Rust and other safe languages may have their place, but if languages like TCL are allowed to die on the vine, something important will be lost. Not every block of code is going to power a nuclear reactor, or handle important data. So not every programmer should be required to work under those constraints. TCL also has its place, and I would argue that it is a larger space than just hobby tinkering. It has been used extensively in the engineering and science industries, and notably in microchip design workflows. In there early days, the development of the Linux kernel was managed using a code management solution written in TCL at the time. You may not know it, but there is a good chance that whatever computer or device you are reading this on has some traces of the TCL legacy hidden in the code that powers it, and might even be using TCL code without you knowing it.
Another thing that makes TCL attractive to me is the fact that I value my time. I don't mind spending time on things, but I also don't like putting more time into something than it warrants. TCL is an interpreted language, and the workflow is fast from writing a change to observing the result. While instant gratification is not always the best thing, when you're hot on a problem the fact that TCL is interpreted can save hours upon hours of dev time. When you're just dabbling, with a limited supply of leisure time available, it can mean the difference between pursuing or dropping a hobby. And in business, when time is money and the world changes fast, the rapid pace that TCL affords is a money saver for anyone that uses it.

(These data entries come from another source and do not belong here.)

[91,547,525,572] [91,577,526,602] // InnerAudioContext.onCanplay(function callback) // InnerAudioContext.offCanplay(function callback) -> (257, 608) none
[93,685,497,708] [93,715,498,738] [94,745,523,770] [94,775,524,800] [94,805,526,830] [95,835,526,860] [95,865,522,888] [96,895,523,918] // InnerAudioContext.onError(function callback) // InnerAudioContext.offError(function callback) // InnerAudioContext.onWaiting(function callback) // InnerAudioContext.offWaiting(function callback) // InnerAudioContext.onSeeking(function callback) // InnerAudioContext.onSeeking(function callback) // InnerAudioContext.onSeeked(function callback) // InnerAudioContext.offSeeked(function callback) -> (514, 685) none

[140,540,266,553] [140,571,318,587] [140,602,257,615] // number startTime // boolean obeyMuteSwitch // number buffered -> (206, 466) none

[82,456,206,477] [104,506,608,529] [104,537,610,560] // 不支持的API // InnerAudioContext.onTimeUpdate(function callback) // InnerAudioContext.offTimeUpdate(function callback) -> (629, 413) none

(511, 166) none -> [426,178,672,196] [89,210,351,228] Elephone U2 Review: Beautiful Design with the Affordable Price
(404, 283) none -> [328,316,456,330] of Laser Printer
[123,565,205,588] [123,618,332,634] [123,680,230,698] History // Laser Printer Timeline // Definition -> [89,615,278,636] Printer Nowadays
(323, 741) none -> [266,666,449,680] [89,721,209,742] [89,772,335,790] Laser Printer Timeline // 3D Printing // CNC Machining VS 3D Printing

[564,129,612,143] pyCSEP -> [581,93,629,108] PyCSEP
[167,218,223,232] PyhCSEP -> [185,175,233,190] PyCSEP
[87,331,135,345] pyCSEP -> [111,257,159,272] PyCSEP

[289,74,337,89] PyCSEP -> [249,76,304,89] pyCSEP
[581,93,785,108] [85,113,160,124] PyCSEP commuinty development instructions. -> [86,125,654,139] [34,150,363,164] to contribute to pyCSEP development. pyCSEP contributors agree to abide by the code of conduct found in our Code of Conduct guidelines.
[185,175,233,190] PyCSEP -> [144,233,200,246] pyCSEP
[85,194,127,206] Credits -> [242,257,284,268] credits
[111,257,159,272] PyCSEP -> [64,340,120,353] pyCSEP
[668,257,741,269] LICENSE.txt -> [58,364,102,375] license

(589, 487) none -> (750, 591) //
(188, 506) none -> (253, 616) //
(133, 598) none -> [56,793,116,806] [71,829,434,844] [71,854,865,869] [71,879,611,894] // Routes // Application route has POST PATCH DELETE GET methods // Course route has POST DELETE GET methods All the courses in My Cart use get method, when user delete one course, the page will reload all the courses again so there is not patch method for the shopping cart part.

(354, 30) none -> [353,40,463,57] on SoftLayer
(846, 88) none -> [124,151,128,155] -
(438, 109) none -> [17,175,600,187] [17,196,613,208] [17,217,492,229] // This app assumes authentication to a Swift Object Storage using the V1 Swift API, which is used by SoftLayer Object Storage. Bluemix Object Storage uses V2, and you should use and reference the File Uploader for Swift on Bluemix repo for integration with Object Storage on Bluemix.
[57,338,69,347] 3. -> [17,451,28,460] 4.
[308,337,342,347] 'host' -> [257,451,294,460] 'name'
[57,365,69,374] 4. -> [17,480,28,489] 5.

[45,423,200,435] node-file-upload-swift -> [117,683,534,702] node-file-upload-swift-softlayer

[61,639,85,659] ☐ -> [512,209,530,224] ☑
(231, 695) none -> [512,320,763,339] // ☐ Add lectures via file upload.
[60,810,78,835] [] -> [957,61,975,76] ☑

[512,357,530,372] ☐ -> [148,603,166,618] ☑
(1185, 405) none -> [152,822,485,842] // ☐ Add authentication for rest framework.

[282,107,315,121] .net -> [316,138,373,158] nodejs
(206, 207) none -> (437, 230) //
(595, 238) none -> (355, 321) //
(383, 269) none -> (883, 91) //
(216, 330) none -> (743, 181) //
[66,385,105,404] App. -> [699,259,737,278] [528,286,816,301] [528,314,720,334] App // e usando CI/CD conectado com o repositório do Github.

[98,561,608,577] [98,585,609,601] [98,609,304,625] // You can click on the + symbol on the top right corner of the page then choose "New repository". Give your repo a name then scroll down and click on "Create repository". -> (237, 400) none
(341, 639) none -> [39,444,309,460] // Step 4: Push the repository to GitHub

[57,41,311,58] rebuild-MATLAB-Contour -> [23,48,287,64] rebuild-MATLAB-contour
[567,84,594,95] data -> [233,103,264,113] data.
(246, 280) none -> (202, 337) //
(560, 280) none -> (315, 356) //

One of my projects over the course of the last year has been to work at ironing out kinks and cleaning up some of my code so that I can share it. I've gained a lot by using other people's code, libraries and hard work, though I've always been embarrassed to share because I know much of my code is rough and dirty. My only public contribution to date has been some code to manipulate a now obscure image format, XPM.
Another reason I haven't shared a lot is that I'm sure my cumulative codebase contains plenty of mistakes that would invite ridicule from seasoned programmers. And I don't enjoy ridicule all that much. But I am not a programmer, and it would be unfair to hold me to that standard. I'm just a guy that's written some software. Perhaps that is the best endorsement I can give for TCL. It allowed a guy that was into things like cars, whiskey and writing - and not science or math - to do cool things that I want to do with computers and not just what other programmers and companies think I should be doing. If I can do it, and enjoy the process, anyone can.
There is plenty of information about TCL available on the TCL wiki and the TCL Developers Exchange. Anyone can download an interpreter for multiple platforms and be bossing around their computer in no time at all. I'm writing today because I hope this language never dies. If I can convince at least one person that has never written code to try TCL, it will have been time well spent. So, you... get to it.